Exercise goal: Recast every line of the items below as a Markdown table with the columns Row and Line, leaving out blank lines.

The input:
***

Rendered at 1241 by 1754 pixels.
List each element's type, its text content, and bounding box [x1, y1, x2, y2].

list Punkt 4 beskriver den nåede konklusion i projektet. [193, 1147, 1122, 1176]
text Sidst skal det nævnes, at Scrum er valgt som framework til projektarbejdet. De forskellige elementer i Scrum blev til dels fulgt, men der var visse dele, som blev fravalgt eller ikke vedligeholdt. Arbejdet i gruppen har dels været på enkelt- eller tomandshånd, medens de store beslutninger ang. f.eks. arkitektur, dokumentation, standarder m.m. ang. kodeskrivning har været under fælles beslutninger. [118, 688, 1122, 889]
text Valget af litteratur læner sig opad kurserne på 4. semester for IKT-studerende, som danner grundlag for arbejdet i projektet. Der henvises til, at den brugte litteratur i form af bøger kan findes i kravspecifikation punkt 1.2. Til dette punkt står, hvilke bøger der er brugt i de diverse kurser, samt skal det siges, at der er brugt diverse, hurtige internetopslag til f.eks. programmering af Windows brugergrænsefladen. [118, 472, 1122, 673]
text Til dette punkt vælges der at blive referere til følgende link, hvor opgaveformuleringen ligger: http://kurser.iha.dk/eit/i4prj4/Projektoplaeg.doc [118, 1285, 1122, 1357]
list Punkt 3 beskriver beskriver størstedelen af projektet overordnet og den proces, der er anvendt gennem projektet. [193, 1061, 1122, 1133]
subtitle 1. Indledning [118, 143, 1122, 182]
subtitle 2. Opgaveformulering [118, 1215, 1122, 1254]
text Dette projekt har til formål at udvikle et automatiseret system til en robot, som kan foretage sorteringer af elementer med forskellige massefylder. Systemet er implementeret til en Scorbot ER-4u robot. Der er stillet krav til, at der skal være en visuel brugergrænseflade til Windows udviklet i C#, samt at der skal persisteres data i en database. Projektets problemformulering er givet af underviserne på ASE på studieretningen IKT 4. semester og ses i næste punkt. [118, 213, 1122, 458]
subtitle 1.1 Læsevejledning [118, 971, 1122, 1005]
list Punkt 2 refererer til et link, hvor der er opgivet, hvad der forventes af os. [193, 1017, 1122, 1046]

***

Task output:
| Row | Line |
|---|---|
| 1 | Rendered at 1241 by 1754 pixels. |
| 2 | List each element's type, its text content, and bounding box [x1, y1, x2, y2]. |
| 3 | list Punkt 4 beskriver den nåede konklusion i projektet. [193, 1147, 1122, 1176] |
| 4 | text Sidst skal det nævnes, at Scrum er valgt som framework til projektarbejdet. De forskellige elementer i Scrum blev til dels fulgt, men der var visse dele, som blev fravalgt eller ikke vedligeholdt. Arbejdet i gruppen har dels været på enkelt- eller tomandshånd, medens de store beslutninger ang. f.eks. arkitektur, dokumentation, standarder m.m. ang. kodeskrivning har været under fælles beslutninger. [118, 688, 1122, 889] |
| 5 | text Valget af litteratur læner sig opad kurserne på 4. semester for IKT-studerende, som danner grundlag for arbejdet i projektet. Der henvises til, at den brugte litteratur i form af bøger kan findes i kravspecifikation punkt 1.2. Til dette punkt står, hvilke bøger der er brugt i de diverse kurser, samt skal det siges, at der er brugt diverse, hurtige internetopslag til f.eks. programmering af Windows brugergrænsefladen. [118, 472, 1122, 673] |
| 6 | text Til dette punkt vælges der at blive referere til følgende link, hvor opgaveformuleringen ligger: http://kurser.iha.dk/eit/i4prj4/Projektoplaeg.doc [118, 1285, 1122, 1357] |
| 7 | list Punkt 3 beskriver beskriver størstedelen af projektet overordnet og den proces, der er anvendt gennem projektet. [193, 1061, 1122, 1133] |
| 8 | subtitle 1. Indledning [118, 143, 1122, 182] |
| 9 | subtitle 2. Opgaveformulering [118, 1215, 1122, 1254] |
| 10 | text Dette projekt har til formål at udvikle et automatiseret system til en robot, som kan foretage sorteringer af elementer med forskellige massefylder. Systemet er implementeret til en Scorbot ER-4u robot. Der er stillet krav til, at der skal være en visuel brugergrænseflade til Windows udviklet i C#, samt at der skal persisteres data i en database. Projektets problemformulering er givet af underviserne på ASE på studieretningen IKT 4. semester og ses i næste punkt. [118, 213, 1122, 458] |
| 11 | subtitle 1.1 Læsevejledning [118, 971, 1122, 1005] |
| 12 | list Punkt 2 refererer til et link, hvor der er opgivet, hvad der forventes af os. [193, 1017, 1122, 1046] |